Step 1 : Write down the coefficients of the dividend into division table. Put the zero from $ x + 6 = 0 $ ( $ x = \color{blue}{ -6 } $ ) at the left.
$$ \begin{array}{c|rrrr}\color{blue}{-6}&1&-27&0&45\\& & & & \\ \hline &&&& \end{array} $$Step 1 : Bring down the leading coefficient to the bottom row.
$$ \begin{array}{c|rrrr}-6&\color{orangered}{ 1 }&-27&0&45\\& & & & \\ \hline &\color{orangered}{1}&&& \end{array} $$Step 2 : Multiply by the number on the left, and carry the result into the next column: $ \color{blue}{ -6 } \cdot \color{blue}{ 1 } = \color{blue}{ -6 } $.

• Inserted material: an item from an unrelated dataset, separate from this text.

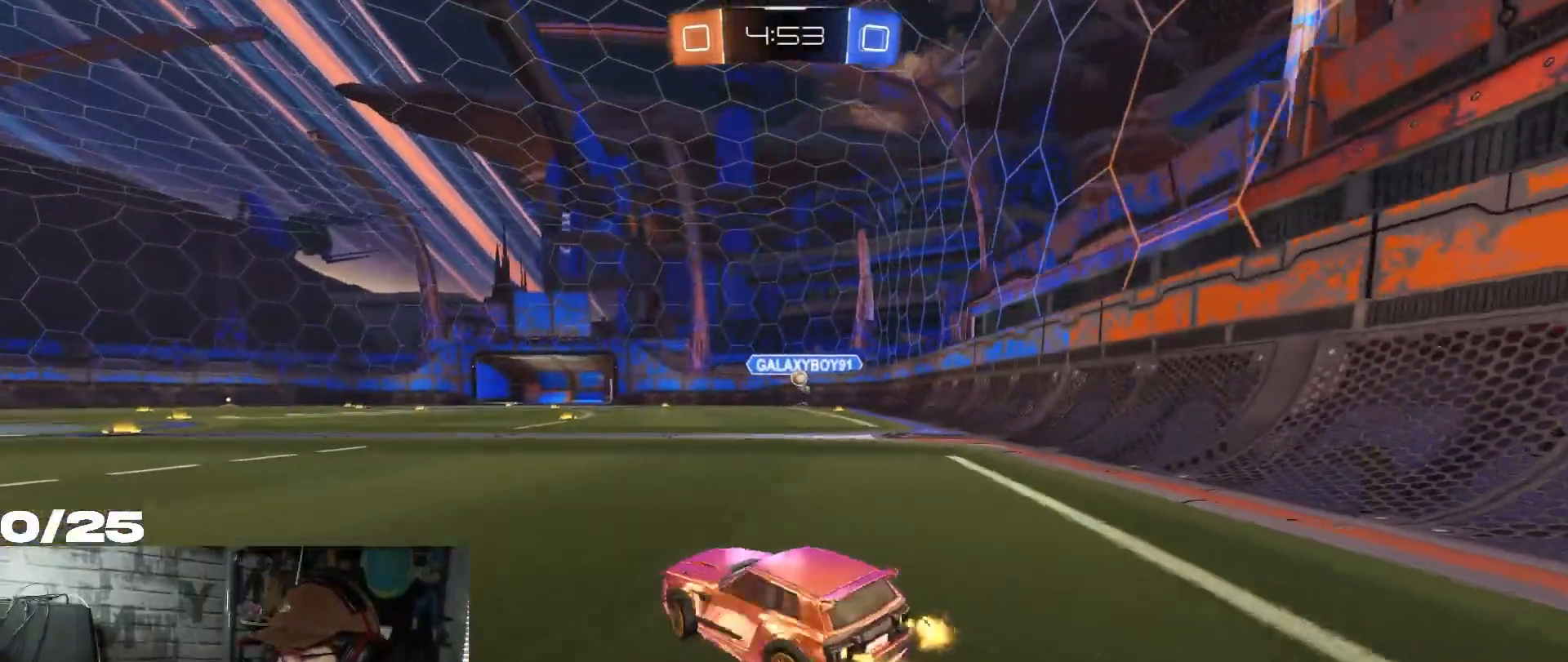
{"buttons": ["R1", "R2"], "left_stick": "right", "right_stick": "center", "events": [[133, "R1", "down"]]}
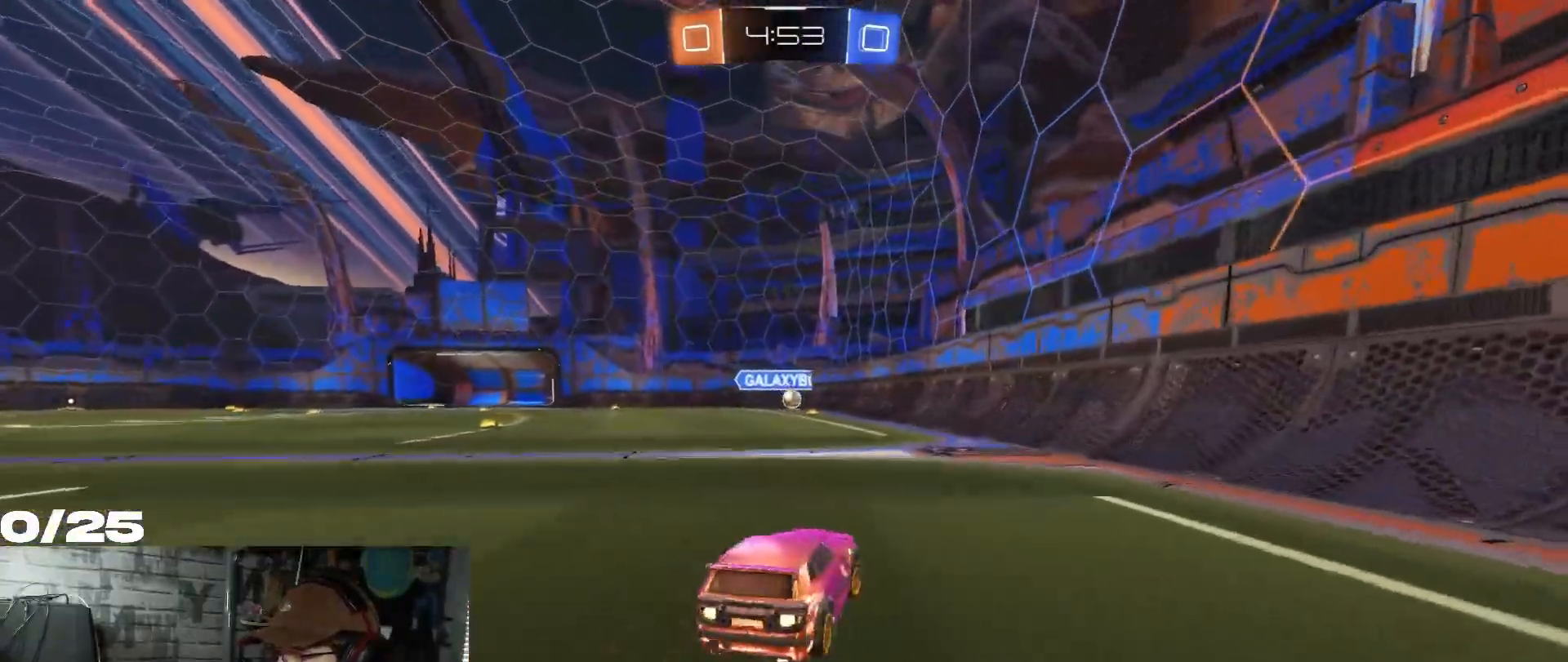
{"buttons": ["R2"], "left_stick": "center", "right_stick": "center", "events": [[100, "left_stick", "center"], [300, "left_stick", "left"], [401, "R1", "up"], [434, "left_stick", "center"]]}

$$ \begin{array}{c|rrrr}\color{blue}{-6}&1&-27&0&45\\& & \color{blue}{-6} & & \\ \hline &\color{blue}{1}&&& \end{array} $$Step 3 : Add down last column: $ \color{orangered}{ -27 } + \color{orangered}{ \left( -6 \right) } = \color{orangered}{ -33 } $
$$ \begin{array}{c|rrrr}-6&1&\color{orangered}{ -27 }&0&45\\& & \color{orangered}{-6} & & \\ \hline &1&\color{orangered}{-33}&& \end{array} $$Step 4 : Multiply by the number on the left, and carry the result into the next column: $ \color{blue}{ -6 } \cdot \color{blue}{ \left( -33 \right) } = \color{blue}{ 198 } $.
$$ \begin{array}{c|rrrr}\color{blue}{-6}&1&-27&0&45\\& & -6& \color{blue}{198} & \\ \hline &1&\color{blue}{-33}&& \end{array} $$Step 5 : Add down last column: $ \color{orangered}{ 0 } + \color{orangered}{ 198 } = \color{orangered}{ 198 } $
$$ \begin{array}{c|rrrr}-6&1&-27&\color{orangered}{ 0 }&45\\& & -6& \color{orangered}{198} & \\ \hline &1&-33&\color{orangered}{198}& \end{array} $$Step 6 : Multiply by the number on the left, and carry the result into the next column: $ \color{blue}{ -6 } \cdot \color{blue}{ 198 } = \color{blue}{ -1188 } $.
$$ \begin{array}{c|rrrr}\color{blue}{-6}&1&-27&0&45\\& & -6& 198& \color{blue}{-1188} \\ \hline &1&-33&\color{blue}{198}& \end{array} $$Step 7 : Add down last column: $ \color{orangered}{ 45 } + \color{orangered}{ \left( -1188 \right) } = \color{orangered}{ -1143 } $
$$ \begin{array}{c|rrrr}-6&1&-27&0&\color{orangered}{ 45 }\\& & -6& 198& \color{orangered}{-1188} \\ \hline &\color{blue}{1}&\color{blue}{-33}&\color{blue}{198}&\color{orangered}{-1143} \end{array} $$Remainder is the last entry in the bottom row $ \left(\color{red}{ -1143 }\right) $.